- [Instructions for the task] Start at the line below containing "- final BI-RADS" and stop at the line containing "- recall: no recall after this screen". Repeat every line of that stretch exactly, and nothing outside it.

----- Provided data -----

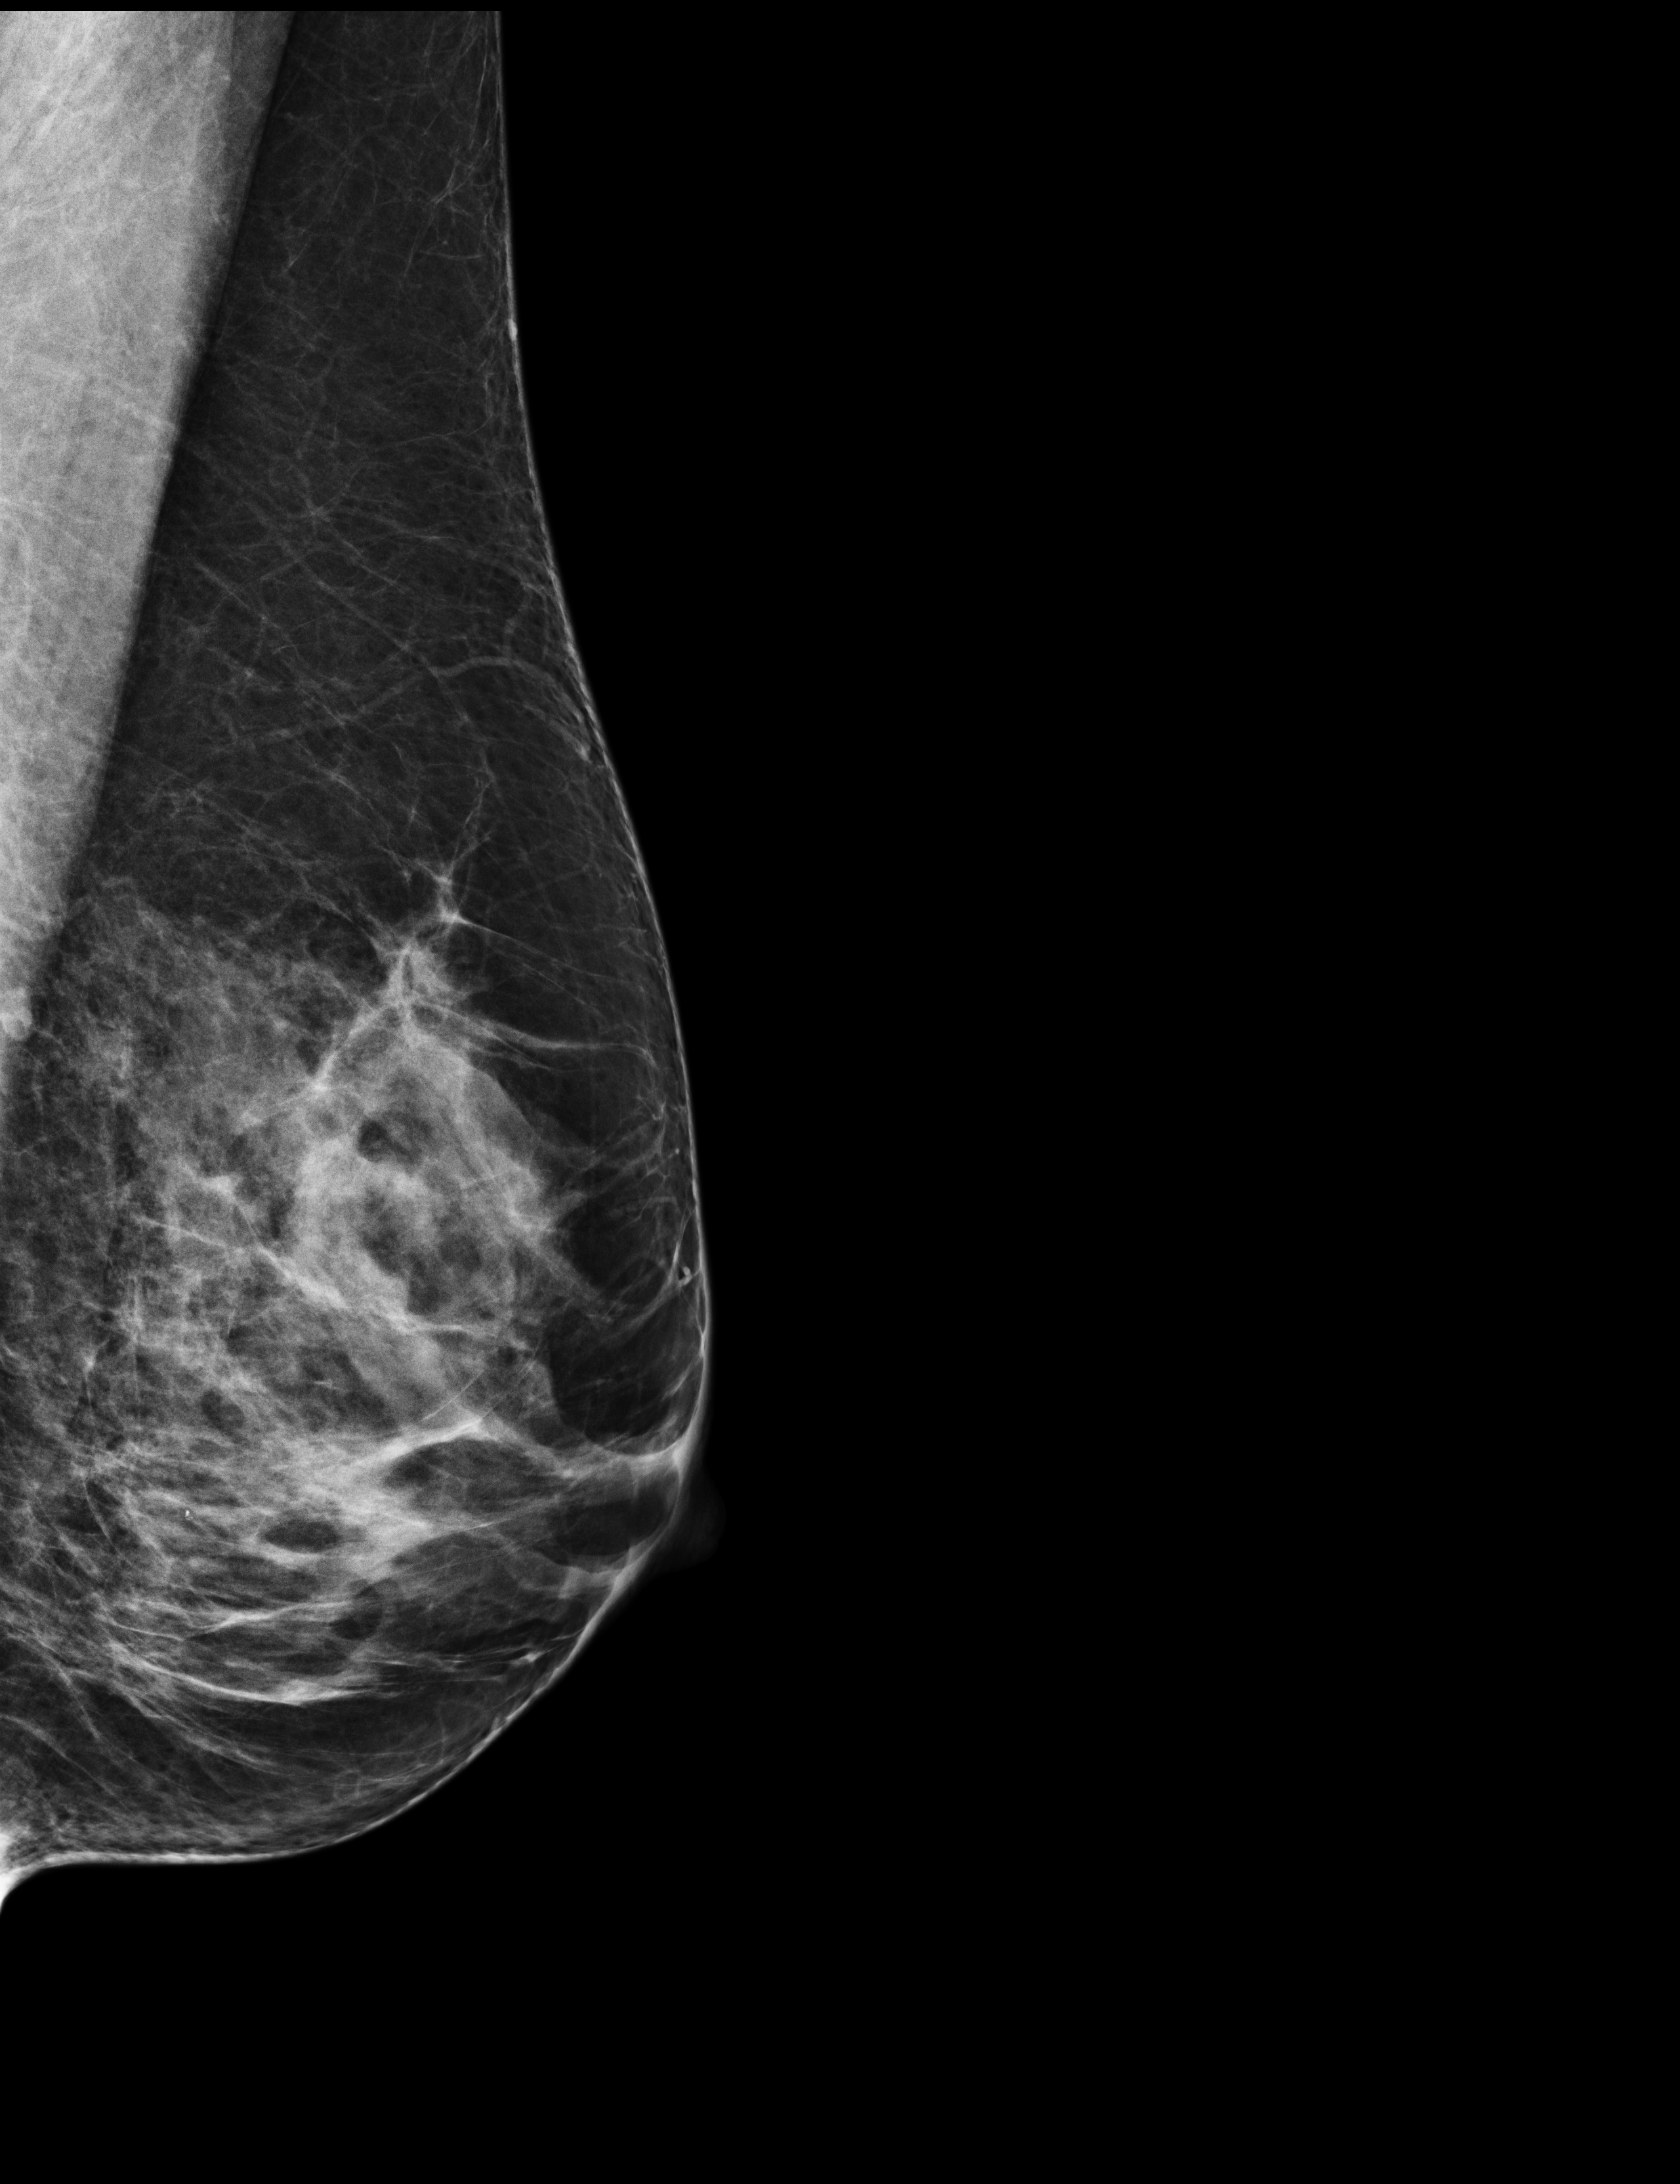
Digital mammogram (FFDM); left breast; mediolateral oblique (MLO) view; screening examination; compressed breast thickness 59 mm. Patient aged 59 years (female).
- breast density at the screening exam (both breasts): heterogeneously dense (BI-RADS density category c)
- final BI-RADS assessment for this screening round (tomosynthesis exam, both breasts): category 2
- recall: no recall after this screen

-----
----- Provided data -----

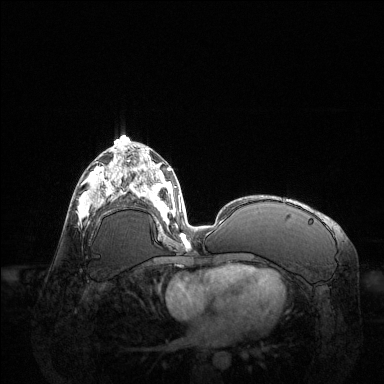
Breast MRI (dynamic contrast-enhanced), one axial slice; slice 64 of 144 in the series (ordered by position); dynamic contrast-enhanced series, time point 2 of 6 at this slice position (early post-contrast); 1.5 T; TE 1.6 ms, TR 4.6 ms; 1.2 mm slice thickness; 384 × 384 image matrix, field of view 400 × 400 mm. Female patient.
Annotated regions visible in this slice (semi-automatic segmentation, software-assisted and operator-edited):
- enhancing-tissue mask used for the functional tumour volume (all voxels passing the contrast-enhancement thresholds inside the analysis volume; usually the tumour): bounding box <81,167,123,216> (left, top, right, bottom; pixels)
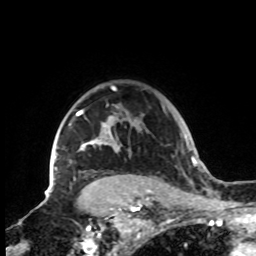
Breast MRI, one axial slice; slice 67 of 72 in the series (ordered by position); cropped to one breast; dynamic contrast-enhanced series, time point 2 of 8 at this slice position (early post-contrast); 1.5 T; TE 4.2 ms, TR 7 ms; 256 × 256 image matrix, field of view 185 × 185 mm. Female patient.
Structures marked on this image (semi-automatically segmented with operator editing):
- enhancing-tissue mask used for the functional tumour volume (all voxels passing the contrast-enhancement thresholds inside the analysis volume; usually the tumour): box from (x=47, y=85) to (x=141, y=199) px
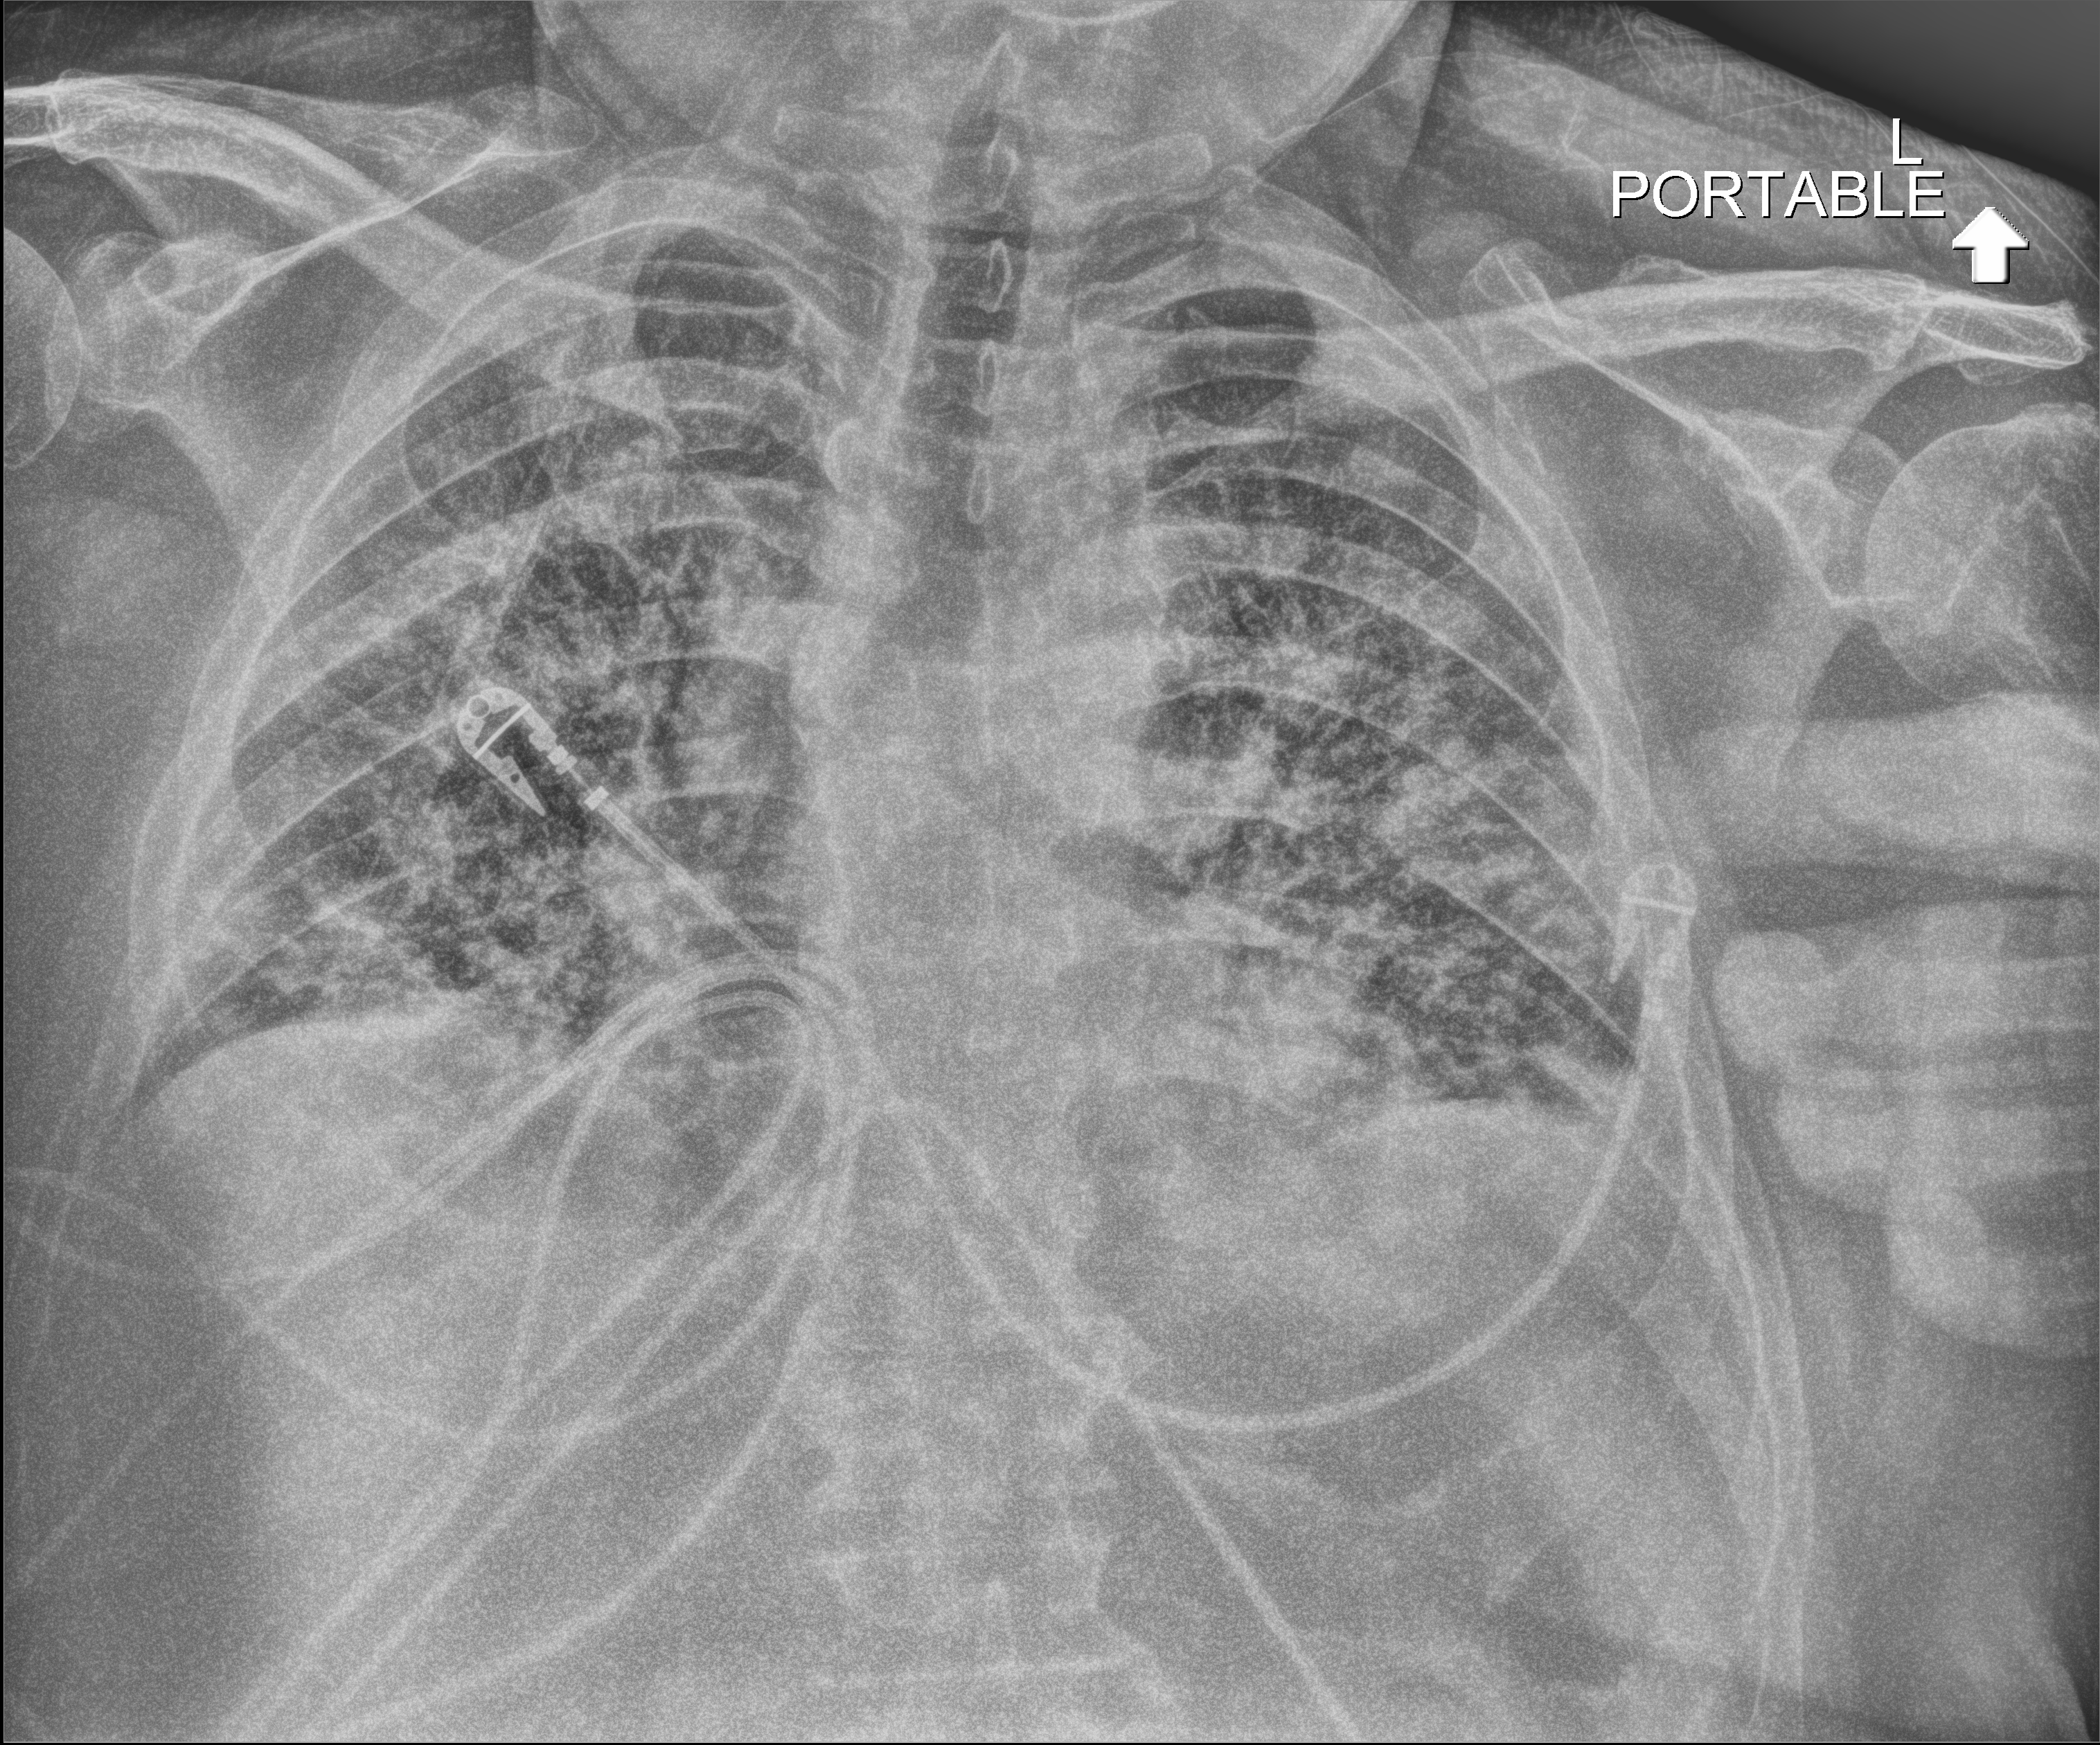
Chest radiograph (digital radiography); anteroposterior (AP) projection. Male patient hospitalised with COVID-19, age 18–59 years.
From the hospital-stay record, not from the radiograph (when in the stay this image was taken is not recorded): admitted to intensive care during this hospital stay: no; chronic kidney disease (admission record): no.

-----
----- Provided data -----

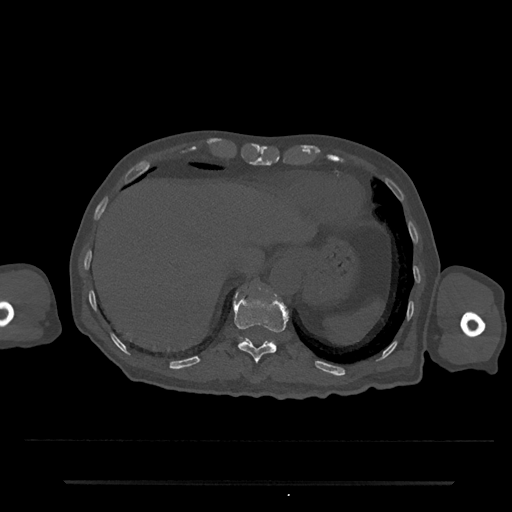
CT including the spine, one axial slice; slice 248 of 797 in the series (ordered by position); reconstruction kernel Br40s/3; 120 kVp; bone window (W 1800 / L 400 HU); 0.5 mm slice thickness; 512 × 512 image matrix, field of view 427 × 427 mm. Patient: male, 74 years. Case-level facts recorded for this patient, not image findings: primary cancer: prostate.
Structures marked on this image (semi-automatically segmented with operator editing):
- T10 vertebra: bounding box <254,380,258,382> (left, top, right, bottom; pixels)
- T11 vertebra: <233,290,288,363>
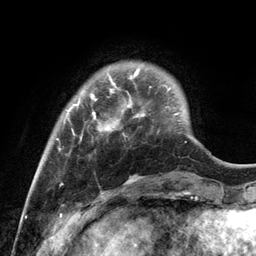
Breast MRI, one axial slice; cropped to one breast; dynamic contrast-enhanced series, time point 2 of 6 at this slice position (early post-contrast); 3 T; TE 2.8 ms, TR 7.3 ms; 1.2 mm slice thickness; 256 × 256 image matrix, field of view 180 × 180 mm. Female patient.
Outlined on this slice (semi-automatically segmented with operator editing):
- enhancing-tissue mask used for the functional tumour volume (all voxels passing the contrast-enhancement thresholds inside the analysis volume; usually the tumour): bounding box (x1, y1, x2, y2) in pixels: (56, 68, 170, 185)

-----

- [Result below]
- final BI-RADS assessment for this screening round (tomosynthesis exam, both breasts): category 2
- recall: no recall after this screen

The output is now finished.